··· DATA IN THIS EXERCISE
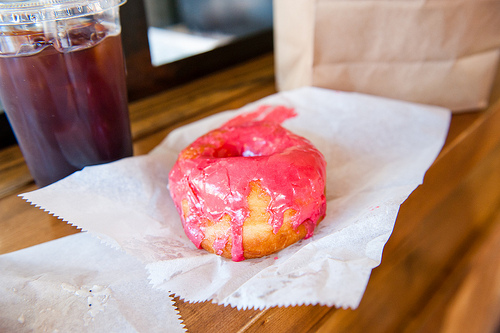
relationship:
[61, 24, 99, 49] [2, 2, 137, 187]
ice cube inside of cup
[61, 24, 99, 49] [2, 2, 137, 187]
ice cube in a cup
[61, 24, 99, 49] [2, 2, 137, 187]
ice cube inside a cup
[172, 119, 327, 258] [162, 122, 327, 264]
icing on top of donut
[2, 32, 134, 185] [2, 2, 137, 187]
liquid inside of cup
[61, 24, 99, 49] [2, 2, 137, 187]
ice cube in cup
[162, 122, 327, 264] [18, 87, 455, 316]
donut on top of paper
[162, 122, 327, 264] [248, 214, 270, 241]
donut has part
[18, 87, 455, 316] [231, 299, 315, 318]
paper has edge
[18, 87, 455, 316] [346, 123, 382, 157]
paper has part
······
• [TASK STATEMENT] Reproduce all of the items above word for word, but leave out the picture.

• [FINISHED TASK]
relationship:
[61, 24, 99, 49] [2, 2, 137, 187]
ice cube inside of cup
[61, 24, 99, 49] [2, 2, 137, 187]
ice cube in a cup
[61, 24, 99, 49] [2, 2, 137, 187]
ice cube inside a cup
[172, 119, 327, 258] [162, 122, 327, 264]
icing on top of donut
[2, 32, 134, 185] [2, 2, 137, 187]
liquid inside of cup
[61, 24, 99, 49] [2, 2, 137, 187]
ice cube in cup
[162, 122, 327, 264] [18, 87, 455, 316]
donut on top of paper
[162, 122, 327, 264] [248, 214, 270, 241]
donut has part
[18, 87, 455, 316] [231, 299, 315, 318]
paper has edge
[18, 87, 455, 316] [346, 123, 382, 157]
paper has part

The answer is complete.